Exercise goal | Scan the material and copy out each line where the word "axes" occurs.

══ Given data

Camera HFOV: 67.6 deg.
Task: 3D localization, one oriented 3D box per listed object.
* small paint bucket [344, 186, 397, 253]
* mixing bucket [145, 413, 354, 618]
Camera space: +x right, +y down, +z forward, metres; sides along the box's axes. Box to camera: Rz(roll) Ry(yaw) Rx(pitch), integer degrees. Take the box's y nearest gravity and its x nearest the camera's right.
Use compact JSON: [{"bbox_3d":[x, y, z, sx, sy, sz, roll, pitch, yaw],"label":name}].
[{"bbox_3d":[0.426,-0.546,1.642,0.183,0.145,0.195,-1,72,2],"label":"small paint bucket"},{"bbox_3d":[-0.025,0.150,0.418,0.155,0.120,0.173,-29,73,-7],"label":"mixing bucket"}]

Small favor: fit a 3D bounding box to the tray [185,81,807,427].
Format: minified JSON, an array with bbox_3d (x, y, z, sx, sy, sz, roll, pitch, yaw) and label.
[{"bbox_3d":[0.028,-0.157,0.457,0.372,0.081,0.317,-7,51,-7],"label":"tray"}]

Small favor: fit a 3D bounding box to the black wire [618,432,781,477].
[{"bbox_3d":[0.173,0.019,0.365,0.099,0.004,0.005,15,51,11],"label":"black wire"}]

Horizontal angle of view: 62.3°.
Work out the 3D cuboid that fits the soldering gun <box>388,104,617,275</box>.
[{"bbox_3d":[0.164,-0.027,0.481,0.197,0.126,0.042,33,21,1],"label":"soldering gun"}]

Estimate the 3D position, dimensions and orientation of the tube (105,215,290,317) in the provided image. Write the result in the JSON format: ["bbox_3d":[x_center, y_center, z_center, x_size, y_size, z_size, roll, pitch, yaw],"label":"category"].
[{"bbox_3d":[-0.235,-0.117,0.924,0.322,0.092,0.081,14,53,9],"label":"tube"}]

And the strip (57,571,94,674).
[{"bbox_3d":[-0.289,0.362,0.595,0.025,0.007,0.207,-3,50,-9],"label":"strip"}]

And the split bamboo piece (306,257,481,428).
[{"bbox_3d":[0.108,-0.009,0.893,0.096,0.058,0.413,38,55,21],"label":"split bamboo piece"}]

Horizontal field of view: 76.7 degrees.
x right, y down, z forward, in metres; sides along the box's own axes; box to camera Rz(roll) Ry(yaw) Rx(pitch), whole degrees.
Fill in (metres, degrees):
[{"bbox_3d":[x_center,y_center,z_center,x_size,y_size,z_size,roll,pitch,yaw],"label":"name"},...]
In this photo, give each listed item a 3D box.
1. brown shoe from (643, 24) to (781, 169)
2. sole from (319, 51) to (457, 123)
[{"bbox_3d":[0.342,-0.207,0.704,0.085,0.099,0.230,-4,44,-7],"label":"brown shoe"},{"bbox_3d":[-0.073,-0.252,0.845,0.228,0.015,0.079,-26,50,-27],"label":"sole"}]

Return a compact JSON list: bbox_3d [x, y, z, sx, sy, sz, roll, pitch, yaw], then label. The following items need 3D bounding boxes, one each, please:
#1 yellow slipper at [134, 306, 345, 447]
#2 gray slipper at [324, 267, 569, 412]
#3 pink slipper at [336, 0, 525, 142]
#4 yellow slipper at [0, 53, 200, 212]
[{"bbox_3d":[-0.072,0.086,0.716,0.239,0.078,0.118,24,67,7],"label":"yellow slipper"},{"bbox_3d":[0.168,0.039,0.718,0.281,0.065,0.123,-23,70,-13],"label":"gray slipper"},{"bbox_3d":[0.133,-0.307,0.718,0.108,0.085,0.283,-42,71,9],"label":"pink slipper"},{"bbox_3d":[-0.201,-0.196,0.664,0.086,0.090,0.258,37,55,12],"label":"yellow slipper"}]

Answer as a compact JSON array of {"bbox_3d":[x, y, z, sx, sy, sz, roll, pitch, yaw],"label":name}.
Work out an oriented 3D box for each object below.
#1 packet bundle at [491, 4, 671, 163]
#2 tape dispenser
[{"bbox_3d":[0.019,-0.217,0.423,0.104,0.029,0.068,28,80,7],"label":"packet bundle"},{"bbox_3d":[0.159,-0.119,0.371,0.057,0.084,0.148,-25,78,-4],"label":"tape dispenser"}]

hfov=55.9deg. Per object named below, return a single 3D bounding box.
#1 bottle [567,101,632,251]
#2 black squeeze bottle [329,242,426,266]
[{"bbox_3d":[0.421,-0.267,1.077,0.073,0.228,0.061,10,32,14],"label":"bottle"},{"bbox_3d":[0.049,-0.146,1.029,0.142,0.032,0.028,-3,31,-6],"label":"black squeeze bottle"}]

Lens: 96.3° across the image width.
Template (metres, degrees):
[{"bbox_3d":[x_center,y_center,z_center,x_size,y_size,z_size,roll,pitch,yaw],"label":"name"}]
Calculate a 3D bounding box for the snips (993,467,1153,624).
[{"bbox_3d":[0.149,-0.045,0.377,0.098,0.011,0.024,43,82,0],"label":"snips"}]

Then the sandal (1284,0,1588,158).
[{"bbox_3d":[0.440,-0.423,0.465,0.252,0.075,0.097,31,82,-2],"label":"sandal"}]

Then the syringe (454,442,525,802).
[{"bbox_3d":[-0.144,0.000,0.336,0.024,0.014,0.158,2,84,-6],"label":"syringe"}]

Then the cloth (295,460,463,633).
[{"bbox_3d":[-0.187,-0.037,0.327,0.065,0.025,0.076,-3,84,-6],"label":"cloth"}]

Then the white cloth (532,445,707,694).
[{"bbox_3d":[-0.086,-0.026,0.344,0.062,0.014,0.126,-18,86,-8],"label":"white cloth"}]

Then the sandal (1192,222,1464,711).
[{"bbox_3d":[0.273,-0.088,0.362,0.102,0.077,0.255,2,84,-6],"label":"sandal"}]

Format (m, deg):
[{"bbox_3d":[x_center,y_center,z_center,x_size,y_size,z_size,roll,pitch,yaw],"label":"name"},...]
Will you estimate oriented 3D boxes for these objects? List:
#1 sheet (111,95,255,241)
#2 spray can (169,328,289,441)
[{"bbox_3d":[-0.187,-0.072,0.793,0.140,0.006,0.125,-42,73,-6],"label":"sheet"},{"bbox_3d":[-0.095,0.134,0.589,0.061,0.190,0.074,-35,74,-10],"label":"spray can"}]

════

Exercise solution |
Camera space: +x right, +y down, +z forward, metres; sides along the box's axes. Box to camera: Rz(roll) Ry(yaw) Rx(pitch), integer degrees. Take the box's y nearest gravity and its x nearest the camera's right.
x right, y down, z forward, in metres; sides along the box's own axes; box to camera Rz(roll) Ry(yaw) Rx(pitch), whole degrees.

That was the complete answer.